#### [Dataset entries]
· · ·

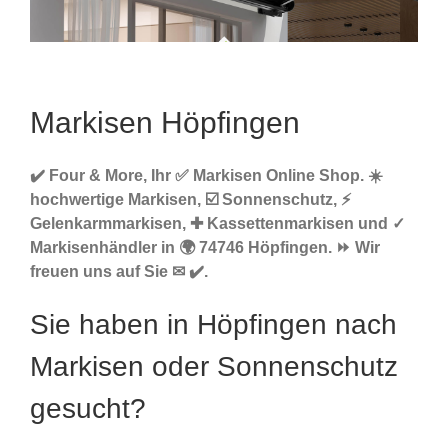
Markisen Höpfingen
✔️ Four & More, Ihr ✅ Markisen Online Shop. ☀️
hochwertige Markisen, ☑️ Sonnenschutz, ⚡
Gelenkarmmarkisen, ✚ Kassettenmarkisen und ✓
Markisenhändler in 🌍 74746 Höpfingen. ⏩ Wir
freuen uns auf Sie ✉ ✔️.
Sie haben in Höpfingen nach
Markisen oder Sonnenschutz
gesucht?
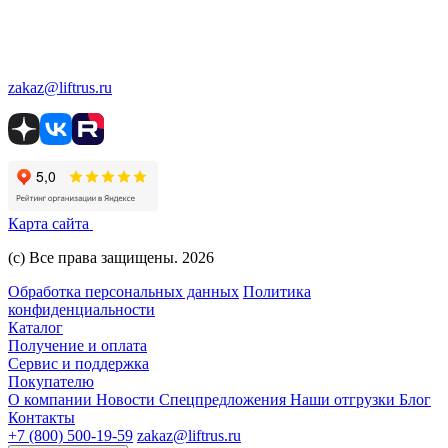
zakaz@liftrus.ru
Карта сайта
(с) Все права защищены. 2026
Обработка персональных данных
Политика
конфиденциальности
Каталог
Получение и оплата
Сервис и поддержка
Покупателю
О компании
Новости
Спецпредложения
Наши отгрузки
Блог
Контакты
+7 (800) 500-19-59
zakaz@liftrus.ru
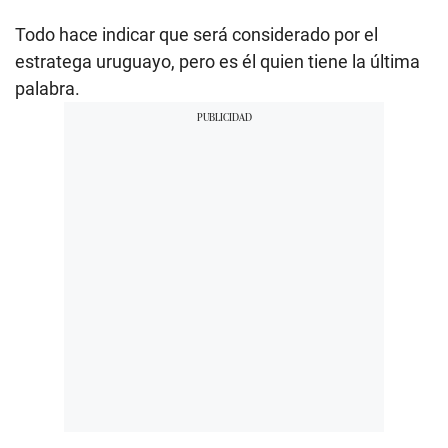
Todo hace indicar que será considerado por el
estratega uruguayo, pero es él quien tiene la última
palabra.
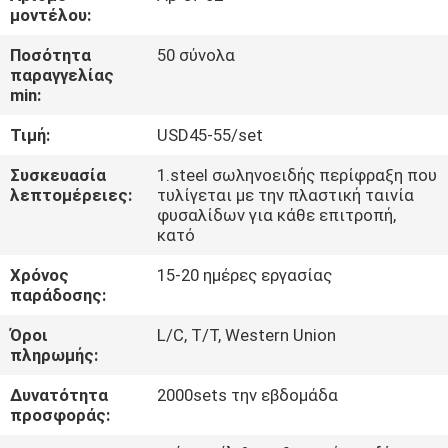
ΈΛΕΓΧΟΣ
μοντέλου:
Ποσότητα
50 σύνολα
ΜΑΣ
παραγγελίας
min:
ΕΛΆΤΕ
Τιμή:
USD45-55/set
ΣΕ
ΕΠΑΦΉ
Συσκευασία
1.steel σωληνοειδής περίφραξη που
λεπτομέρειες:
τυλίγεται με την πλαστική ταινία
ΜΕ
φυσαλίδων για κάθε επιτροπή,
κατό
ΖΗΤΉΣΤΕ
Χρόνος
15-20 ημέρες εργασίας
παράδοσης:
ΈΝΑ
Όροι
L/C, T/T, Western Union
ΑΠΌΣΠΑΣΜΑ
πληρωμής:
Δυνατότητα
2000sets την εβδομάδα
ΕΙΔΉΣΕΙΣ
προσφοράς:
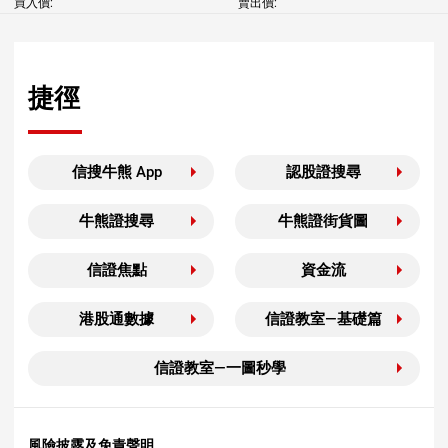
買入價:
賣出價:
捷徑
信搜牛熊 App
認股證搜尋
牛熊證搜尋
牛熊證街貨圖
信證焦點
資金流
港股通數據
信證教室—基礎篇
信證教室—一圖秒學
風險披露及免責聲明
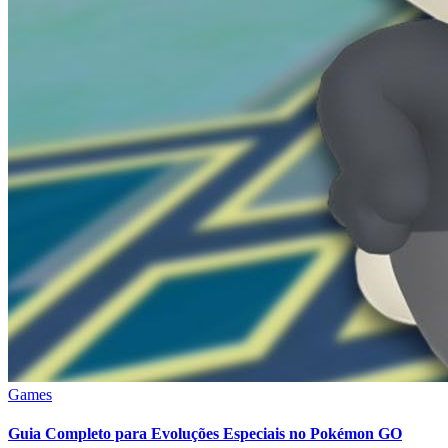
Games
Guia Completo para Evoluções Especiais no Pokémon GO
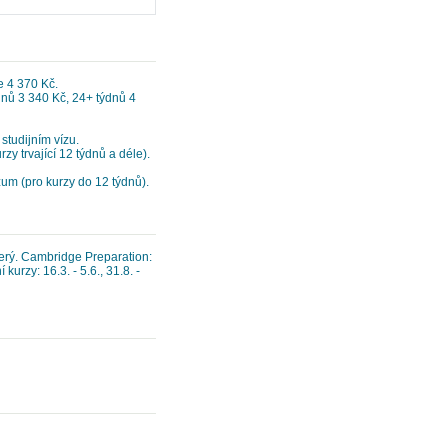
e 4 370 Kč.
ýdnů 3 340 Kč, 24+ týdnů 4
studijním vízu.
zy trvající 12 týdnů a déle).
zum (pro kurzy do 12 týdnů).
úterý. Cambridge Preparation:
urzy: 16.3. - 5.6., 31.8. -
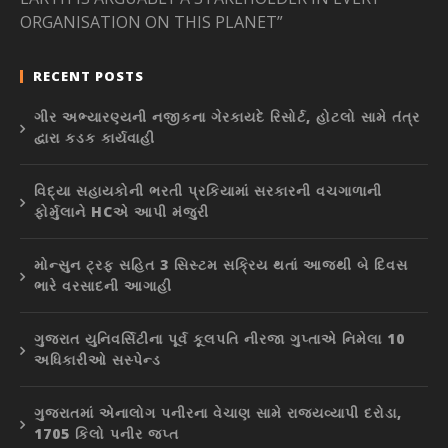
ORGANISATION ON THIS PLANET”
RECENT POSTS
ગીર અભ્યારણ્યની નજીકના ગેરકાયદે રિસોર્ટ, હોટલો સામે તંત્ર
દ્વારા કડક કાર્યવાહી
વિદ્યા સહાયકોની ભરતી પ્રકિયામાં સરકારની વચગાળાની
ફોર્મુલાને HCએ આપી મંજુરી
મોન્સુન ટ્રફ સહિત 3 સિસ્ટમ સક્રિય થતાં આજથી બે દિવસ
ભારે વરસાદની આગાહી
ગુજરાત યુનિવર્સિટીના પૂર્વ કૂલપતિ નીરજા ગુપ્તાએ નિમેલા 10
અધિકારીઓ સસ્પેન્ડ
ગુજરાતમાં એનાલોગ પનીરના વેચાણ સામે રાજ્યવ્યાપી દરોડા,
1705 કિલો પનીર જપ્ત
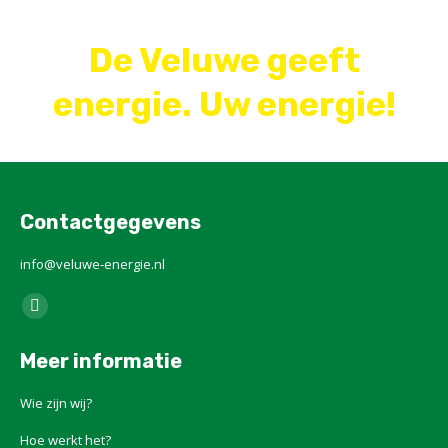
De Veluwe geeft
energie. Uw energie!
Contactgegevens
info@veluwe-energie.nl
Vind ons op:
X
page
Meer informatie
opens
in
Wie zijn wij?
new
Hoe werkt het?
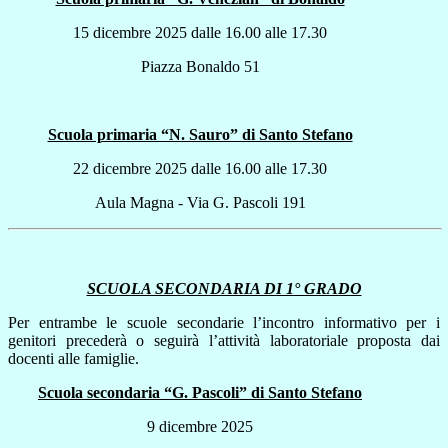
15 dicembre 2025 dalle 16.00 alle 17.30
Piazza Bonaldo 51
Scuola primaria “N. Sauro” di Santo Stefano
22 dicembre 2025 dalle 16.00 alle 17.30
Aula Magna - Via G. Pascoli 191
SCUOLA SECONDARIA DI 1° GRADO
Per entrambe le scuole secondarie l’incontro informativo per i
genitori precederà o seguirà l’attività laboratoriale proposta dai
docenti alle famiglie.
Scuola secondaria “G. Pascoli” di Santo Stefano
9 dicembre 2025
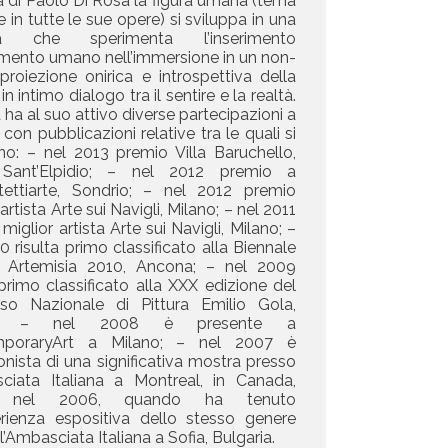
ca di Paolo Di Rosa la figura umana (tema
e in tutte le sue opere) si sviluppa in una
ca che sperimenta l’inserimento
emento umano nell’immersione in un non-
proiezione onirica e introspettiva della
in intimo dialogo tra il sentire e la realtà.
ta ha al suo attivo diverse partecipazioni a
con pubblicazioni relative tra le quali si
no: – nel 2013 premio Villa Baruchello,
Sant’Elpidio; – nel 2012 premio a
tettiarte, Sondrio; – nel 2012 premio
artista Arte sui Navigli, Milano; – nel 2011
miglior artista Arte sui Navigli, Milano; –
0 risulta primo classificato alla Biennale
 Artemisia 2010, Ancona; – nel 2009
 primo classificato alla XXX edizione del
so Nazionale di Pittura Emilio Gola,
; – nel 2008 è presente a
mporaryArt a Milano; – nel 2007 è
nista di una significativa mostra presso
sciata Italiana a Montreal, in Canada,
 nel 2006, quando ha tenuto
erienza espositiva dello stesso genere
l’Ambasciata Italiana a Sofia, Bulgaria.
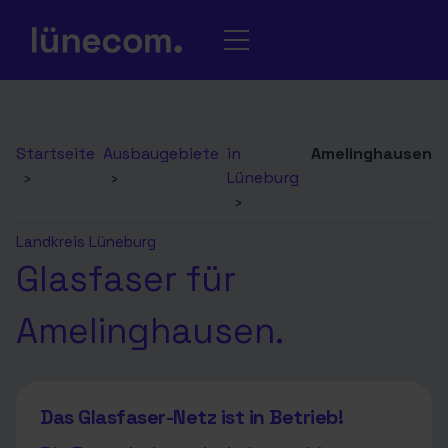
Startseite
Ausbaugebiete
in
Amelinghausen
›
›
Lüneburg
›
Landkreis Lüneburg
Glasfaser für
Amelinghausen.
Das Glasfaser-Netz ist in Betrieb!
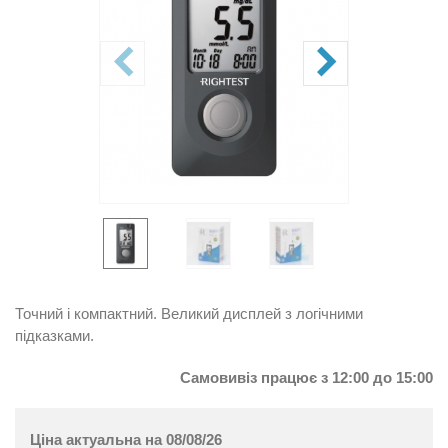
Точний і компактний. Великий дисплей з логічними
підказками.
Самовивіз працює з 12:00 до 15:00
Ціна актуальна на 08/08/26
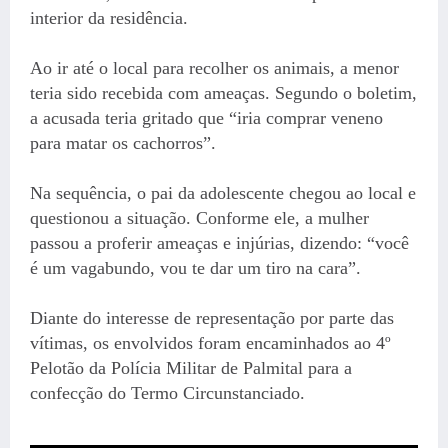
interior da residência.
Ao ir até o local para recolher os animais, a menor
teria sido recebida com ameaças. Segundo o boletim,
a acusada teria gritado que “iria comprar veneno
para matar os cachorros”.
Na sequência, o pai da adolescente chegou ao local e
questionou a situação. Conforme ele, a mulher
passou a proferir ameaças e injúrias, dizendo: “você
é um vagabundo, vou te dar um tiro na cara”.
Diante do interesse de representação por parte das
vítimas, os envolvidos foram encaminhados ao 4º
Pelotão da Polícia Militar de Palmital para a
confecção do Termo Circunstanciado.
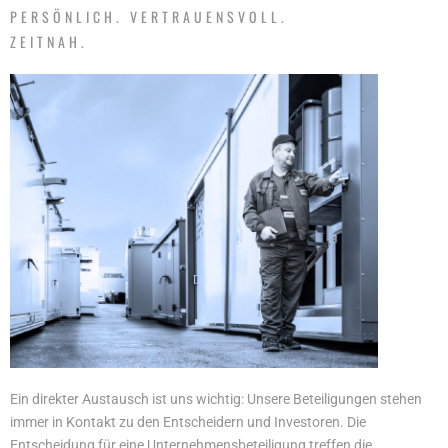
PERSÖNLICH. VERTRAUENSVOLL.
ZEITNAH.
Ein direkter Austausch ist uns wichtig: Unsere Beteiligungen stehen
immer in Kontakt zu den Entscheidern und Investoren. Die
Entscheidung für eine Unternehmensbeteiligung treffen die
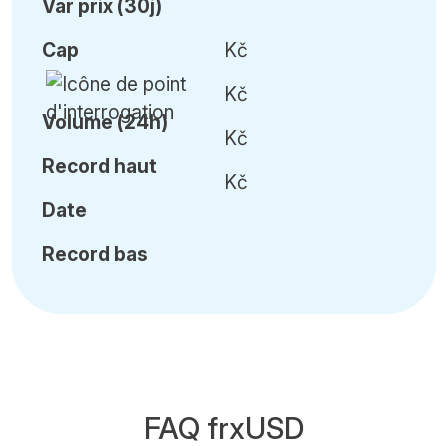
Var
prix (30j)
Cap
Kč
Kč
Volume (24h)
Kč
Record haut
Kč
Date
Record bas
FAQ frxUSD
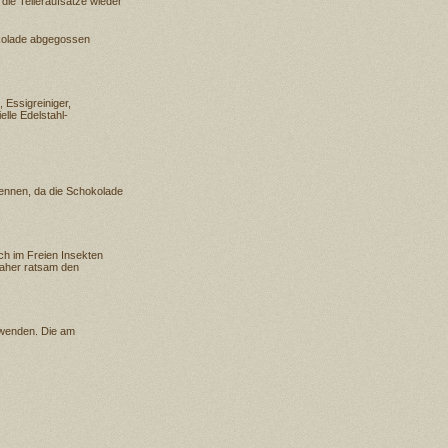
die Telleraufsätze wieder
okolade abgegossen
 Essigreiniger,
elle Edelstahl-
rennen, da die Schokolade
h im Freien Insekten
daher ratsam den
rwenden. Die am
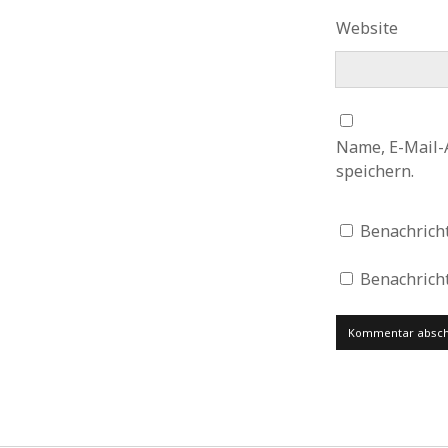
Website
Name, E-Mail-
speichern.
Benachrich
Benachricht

· · ·

#### [WHAT YOU ARE ASKED TO DO]
What is needed is an exact copy of every entry, minus the images.

#### [ANSWER BOX]
Markisen Höpfingen
✔️ Four & More, Ihr ✅ Markisen Online Shop. ☀️
hochwertige Markisen, ☑️ Sonnenschutz, ⚡
Gelenkarmmarkisen, ✚ Kassettenmarkisen und ✓
Markisenhändler in 🌍 74746 Höpfingen. ⏩ Wir
freuen uns auf Sie ✉ ✔️.
Sie haben in Höpfingen nach
Markisen oder Sonnenschutz
gesucht?
zakaz@liftrus.ru
Карта сайта
(с) Все права защищены. 2026
Обработка персональных данных
Политика
конфиденциальности
Каталог
Получение и оплата
Сервис и поддержка
Покупателю
О компании
Новости
Спецпредложения
Наши отгрузки
Блог
Контакты
+7 (800) 500-19-59
zakaz@liftrus.ru
Todo hace indicar que será considerado por el
estratega uruguayo, pero es él quien tiene la última
palabra.
ΈΛΕΓΧΟΣ
μοντέλου:
Ποσότητα
50 σύνολα
ΜΑΣ
παραγγελίας
min:
ΕΛΆΤΕ
Τιμή:
USD45-55/set
ΣΕ
ΕΠΑΦΉ
Συσκευασία
1.steel σωληνοειδής περίφραξη που
λεπτομέρειες:
τυλίγεται με την πλαστική ταινία
ΜΕ
φυσαλίδων για κάθε επιτροπή,
κατό
ΖΗΤΉΣΤΕ
Χρόνος
15-20 ημέρες εργασίας
παράδοσης:
ΈΝΑ
Όροι
L/C, T/T, Western Union
ΑΠΌΣΠΑΣΜΑ
πληρωμής:
Δυνατότητα
2000sets την εβδομάδα
ΕΙΔΉΣΕΙΣ
προσφοράς:
買入價:
賣出價:
捷徑
信搜牛熊 App
認股證搜尋
牛熊證搜尋
牛熊證街貨圖
信證焦點
資金流
港股通數據
信證教室—基礎篇
信證教室—一圖秒學
風險披露及免責聲明
Games
Guia Completo para Evoluções Especiais no Pokémon GO
e 4 370 Kč.
ýdnů 3 340 Kč, 24+ týdnů 4
studijním vízu.
zy trvající 12 týdnů a déle).
zum (pro kurzy do 12 týdnů).
úterý. Cambridge Preparation:
urzy: 16.3. - 5.6., 31.8. -
ORGANISATION ON THIS PLANET”
RECENT POSTS
ગીર અભ્યારણ્યની નજીકના ગેરકાયદે રિસોર્ટ, હોટલો સામે તંત્ર
દ્વારા કડક કાર્યવાહી
વિદ્યા સહાયકોની ભરતી પ્રકિયામાં સરકારની વચગાળાની
ફોર્મુલાને HCએ આપી મંજુરી
મોન્સુન ટ્રફ સહિત 3 સિસ્ટમ સક્રિય થતાં આજથી બે દિવસ
ભારે વરસાદની આગાહી
ગુજરાત યુનિવર્સિટીના પૂર્વ કૂલપતિ નીરજા ગુપ્તાએ નિમેલા 10
અધિકારીઓ સસ્પેન્ડ
ગુજરાતમાં એનાલોગ પનીરના વેચાણ સામે રાજ્યવ્યાપી દરોડા,
1705 કિલો પનીર જપ્ત
De Veluwe geeft
energie. Uw energie!
Contactgegevens
info@veluwe-energie.nl
Vind ons op:
X
page
Meer informatie
opens
in
Wie zijn wij?
new
Hoe werkt het?
15 dicembre 2025 dalle 16.00 alle 17.30
Piazza Bonaldo 51
Scuola primaria “N. Sauro” di Santo Stefano
22 dicembre 2025 dalle 16.00 alle 17.30
Aula Magna - Via G. Pascoli 191
SCUOLA SECONDARIA DI 1° GRADO
Per entrambe le scuole secondarie l’incontro informativo per i
genitori precederà o seguirà l’attività laboratoriale proposta dai
docenti alle famiglie.
Scuola secondaria “G. Pascoli” di Santo Stefano
9 dicembre 2025
ca di Paolo Di Rosa la figura umana (tema
e in tutte le sue opere) si sviluppa in una
ca che sperimenta l’inserimento
emento umano nell’immersione in un non-
proiezione onirica e introspettiva della
in intimo dialogo tra il sentire e la realtà.
ta ha al suo attivo diverse partecipazioni a
con pubblicazioni relative tra le quali si
no: – nel 2013 premio Villa Baruchello,
Sant’Elpidio; – nel 2012 premio a
tettiarte, Sondrio; – nel 2012 premio
artista Arte sui Navigli, Milano; – nel 2011
miglior artista Arte sui Navigli, Milano; –
0 risulta primo classificato alla Biennale
 Artemisia 2010, Ancona; – nel 2009
 primo classificato alla XXX edizione del
so Nazionale di Pittura Emilio Gola,
; – nel 2008 è presente a
mporaryArt a Milano; – nel 2007 è
nista di una significativa mostra presso
sciata Italiana a Montreal, in Canada,
 nel 2006, quando ha tenuto
erienza espositiva dello stesso genere
l’Ambasciata Italiana a Sofia, Bulgaria.
Startseite
Ausbaugebiete
in
Amelinghausen
›
›
Lüneburg
›
Landkreis Lüneburg
Glasfaser für
Amelinghausen.
Das Glasfaser-Netz ist in Betrieb!
Точний і компактний. Великий дисплей з логічними
підказками.
Самовивіз працює з 12:00 до 15:00
Ціна актуальна на 08/08/26
interior da residência.
Ao ir até o local para recolher os animais, a menor
teria sido recebida com ameaças. Segundo o boletim,
a acusada teria gritado que “iria comprar veneno
para matar os cachorros”.
Na sequência, o pai da adolescente chegou ao local e
questionou a situação. Conforme ele, a mulher
passou a proferir ameaças e injúrias, dizendo: “você
é um vagabundo, vou te dar um tiro na cara”.
Diante do interesse de representação por parte das
vítimas, os envolvidos foram encaminhados ao 4º
Pelotão da Polícia Militar de Palmital para a
confecção do Termo Circunstanciado.
PERSÖNLICH. VERTRAUENSVOLL.
ZEITNAH.
Ein direkter Austausch ist uns wichtig: Unsere Beteiligungen stehen
immer in Kontakt zu den Entscheidern und Investoren. Die
Entscheidung für eine Unternehmensbeteiligung treffen die
Var
prix (30j)
Cap
Kč
Kč
Volume (24h)
Kč
Record haut
Kč
Date
Record bas
FAQ frxUSD
die Telleraufsätze wieder
okolade abgegossen
 Essigreiniger,
elle Edelstahl-
rennen, da die Schokolade
h im Freien Insekten
daher ratsam den
rwenden. Die am
Website
Name, E-Mail-
speichern.
Benachrich
Benachricht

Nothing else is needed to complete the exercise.